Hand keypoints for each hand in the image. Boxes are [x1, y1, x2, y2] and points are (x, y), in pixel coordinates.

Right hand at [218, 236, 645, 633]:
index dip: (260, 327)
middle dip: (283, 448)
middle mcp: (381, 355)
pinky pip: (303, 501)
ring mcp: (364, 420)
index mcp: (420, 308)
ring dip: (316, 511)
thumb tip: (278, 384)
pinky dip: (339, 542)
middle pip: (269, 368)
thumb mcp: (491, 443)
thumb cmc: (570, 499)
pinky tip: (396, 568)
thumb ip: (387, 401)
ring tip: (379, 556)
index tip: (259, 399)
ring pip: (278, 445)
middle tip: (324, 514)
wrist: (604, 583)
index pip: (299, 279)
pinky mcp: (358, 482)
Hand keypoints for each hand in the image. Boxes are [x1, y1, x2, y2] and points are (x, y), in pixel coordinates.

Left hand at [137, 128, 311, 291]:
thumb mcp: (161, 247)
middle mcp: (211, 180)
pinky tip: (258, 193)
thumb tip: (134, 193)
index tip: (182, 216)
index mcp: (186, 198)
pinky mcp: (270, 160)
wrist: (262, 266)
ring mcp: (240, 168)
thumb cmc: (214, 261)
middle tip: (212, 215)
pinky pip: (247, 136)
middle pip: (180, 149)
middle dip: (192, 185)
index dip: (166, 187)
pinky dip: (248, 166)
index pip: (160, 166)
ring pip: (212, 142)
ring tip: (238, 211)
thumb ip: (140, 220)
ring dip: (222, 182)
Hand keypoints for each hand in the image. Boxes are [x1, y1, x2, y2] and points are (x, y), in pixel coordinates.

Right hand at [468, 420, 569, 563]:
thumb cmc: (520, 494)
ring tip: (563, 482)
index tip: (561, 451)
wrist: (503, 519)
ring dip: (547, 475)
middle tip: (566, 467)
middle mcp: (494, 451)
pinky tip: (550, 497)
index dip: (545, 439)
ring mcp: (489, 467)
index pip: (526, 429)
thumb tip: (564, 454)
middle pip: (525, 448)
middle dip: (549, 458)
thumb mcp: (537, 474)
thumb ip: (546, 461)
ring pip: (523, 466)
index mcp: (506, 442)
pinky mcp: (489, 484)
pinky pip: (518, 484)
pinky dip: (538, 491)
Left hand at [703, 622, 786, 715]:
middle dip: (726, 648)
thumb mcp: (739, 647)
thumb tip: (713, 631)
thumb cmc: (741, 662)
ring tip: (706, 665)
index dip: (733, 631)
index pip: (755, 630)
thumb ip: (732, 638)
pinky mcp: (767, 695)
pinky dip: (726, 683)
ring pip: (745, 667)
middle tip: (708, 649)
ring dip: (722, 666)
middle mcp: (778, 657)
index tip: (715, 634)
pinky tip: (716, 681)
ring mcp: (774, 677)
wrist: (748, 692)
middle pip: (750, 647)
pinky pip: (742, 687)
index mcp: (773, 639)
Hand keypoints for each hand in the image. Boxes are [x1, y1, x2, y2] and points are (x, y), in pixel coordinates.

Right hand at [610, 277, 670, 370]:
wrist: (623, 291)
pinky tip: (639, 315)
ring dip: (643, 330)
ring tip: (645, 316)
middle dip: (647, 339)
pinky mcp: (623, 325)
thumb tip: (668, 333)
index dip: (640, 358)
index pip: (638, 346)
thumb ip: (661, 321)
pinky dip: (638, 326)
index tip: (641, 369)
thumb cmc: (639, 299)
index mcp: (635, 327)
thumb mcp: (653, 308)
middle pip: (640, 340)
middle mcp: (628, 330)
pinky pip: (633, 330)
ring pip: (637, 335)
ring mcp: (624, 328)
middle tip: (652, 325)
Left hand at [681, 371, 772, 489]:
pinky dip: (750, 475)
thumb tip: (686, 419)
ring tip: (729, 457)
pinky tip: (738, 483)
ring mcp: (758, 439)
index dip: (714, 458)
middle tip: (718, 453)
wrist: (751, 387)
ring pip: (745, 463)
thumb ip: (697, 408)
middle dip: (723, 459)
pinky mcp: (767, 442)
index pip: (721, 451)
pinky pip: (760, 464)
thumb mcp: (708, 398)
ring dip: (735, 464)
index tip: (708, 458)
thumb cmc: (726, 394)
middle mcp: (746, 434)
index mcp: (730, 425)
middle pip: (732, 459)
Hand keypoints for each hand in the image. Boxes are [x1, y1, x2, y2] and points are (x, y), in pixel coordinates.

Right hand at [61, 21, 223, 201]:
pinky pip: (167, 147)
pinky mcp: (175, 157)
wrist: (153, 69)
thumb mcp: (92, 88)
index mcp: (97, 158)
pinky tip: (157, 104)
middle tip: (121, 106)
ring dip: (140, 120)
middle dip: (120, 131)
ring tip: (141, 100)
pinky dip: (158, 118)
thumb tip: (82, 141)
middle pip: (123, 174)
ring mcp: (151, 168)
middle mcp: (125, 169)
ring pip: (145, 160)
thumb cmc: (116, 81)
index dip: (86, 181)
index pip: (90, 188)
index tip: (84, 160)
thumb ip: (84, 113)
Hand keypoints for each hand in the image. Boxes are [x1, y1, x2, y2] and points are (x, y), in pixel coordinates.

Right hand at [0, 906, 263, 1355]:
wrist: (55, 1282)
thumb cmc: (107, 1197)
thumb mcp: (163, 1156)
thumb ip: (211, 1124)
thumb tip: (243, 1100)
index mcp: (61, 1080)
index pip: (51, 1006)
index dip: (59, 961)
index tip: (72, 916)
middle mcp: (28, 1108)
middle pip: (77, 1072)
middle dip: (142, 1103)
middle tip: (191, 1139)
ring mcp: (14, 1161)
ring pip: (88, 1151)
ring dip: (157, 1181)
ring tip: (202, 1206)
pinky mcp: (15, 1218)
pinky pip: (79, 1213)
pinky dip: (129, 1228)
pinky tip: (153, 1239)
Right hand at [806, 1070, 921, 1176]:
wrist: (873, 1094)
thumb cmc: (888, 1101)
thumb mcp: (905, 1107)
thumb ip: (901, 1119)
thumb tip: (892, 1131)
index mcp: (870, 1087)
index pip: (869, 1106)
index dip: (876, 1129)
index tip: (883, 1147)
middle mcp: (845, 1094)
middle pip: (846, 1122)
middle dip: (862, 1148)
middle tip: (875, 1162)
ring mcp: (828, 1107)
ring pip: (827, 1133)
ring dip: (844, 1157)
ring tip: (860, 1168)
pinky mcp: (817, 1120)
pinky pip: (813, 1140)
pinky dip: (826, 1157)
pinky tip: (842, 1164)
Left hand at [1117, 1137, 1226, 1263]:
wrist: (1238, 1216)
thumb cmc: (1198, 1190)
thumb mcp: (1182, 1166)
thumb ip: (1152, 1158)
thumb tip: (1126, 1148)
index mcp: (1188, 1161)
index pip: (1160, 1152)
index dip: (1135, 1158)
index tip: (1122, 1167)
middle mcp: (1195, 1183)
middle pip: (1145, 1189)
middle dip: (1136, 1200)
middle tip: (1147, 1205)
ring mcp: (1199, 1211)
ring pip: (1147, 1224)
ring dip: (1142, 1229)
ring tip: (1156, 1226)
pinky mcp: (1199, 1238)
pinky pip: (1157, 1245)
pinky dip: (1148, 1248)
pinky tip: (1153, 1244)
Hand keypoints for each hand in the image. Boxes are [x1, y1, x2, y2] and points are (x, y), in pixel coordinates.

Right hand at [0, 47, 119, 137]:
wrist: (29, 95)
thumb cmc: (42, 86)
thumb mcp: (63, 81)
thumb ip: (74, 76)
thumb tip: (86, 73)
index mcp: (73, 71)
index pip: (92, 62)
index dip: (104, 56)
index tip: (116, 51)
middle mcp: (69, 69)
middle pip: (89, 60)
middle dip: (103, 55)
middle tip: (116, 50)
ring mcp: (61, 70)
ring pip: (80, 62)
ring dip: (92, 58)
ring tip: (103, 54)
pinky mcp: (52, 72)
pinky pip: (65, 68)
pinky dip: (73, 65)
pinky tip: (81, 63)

**EXERCISE DIRECTIONS**.
Copy out every line of the material above that mentions the word "Right".

**THE ANSWER**.
Right hand at [218, 236, 645, 633]:
Right hand at [468, 420, 569, 563]:
Right hand at [610, 277, 670, 370]:
Right hand at [61, 21, 223, 201]:
Right hand at [0, 906, 263, 1355]:
Right hand at [806, 1070, 921, 1176]:
Right hand at [0, 47, 119, 137]:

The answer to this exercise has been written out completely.